— Stated task —
Please answer these about the excerpt on China's oil platform:
(a) In which city did the protesters chant anti-China slogans?
(b) How deep can Haiyang Shiyou 982 seek oil deposits?
(c) What did Vietnam ask a Chinese survey vessel to do earlier this year?

— Page excerpt —

* Start *

Vientnamese protesters chant anti-China slogans in Hanoi, Vietnam Thursday, June 19, 2014.
Vientnamese protesters chant anti-China slogans in Hanoi, Vietnam Thursday, June 19, 2014.

China has developed a giant new offshore oil exploration platform for possible use in disputed tracts of sea, a move that would anger Vietnam and extend years of energy-related disputes between the two Asian neighbors.

The platform dubbed Haiyang Shiyou 982 sits over the sea now, ready to seek oil deposits up to 9,000 meters deep, a Chinese social media account run by the Central Political and Legal Affairs Commission reported Wednesday.

Boats from Vietnam and China rammed one another in 2014 after China allowed an offshore oil firm to position the platform’s predecessor, Haiyang Shiyou 981, in disputed waters. Earlier this year, Vietnam asked a Chinese survey vessel to leave Vanguard Bank, a maritime feature where the Southeast Asian country is looking for fuel under the seabed.

* End *

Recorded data
* Start *

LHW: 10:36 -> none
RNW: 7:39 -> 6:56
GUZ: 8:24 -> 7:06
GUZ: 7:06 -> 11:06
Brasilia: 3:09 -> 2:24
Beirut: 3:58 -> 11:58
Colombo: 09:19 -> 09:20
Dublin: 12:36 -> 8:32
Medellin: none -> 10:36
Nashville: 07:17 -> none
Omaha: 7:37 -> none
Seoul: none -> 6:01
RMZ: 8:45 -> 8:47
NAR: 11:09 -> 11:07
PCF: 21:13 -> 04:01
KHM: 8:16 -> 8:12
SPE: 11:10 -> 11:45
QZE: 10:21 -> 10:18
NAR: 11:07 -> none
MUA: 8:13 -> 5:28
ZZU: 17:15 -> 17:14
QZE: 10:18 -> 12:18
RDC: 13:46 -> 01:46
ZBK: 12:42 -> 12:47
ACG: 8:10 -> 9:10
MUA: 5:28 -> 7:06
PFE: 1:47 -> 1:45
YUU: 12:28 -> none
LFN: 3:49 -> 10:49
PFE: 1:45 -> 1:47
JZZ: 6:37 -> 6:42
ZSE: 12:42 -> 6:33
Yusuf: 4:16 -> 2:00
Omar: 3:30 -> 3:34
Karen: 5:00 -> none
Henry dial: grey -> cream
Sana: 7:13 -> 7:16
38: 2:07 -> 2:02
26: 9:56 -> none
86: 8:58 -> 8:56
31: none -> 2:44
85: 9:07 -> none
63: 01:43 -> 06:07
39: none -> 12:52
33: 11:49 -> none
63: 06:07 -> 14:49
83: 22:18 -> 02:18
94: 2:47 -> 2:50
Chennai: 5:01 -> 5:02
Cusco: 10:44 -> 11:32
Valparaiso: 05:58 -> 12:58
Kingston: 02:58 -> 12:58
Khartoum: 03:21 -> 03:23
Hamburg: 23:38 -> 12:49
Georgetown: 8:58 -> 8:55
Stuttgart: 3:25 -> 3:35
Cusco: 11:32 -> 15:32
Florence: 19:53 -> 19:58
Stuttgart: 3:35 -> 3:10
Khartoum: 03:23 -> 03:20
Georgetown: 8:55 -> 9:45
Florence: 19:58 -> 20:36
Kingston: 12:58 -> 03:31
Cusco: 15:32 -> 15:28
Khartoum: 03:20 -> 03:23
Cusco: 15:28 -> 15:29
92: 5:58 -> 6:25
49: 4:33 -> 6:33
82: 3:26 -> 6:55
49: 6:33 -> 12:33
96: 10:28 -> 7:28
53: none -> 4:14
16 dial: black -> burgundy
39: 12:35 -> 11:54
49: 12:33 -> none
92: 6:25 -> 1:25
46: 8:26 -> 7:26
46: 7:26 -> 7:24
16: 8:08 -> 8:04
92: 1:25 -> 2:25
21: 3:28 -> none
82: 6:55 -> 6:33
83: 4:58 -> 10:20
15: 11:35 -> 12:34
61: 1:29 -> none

* End *

— Exercise output —
(a) Hanoi, Vietnam
(b) Up to 9,000 meters
(c) Leave Vanguard Bank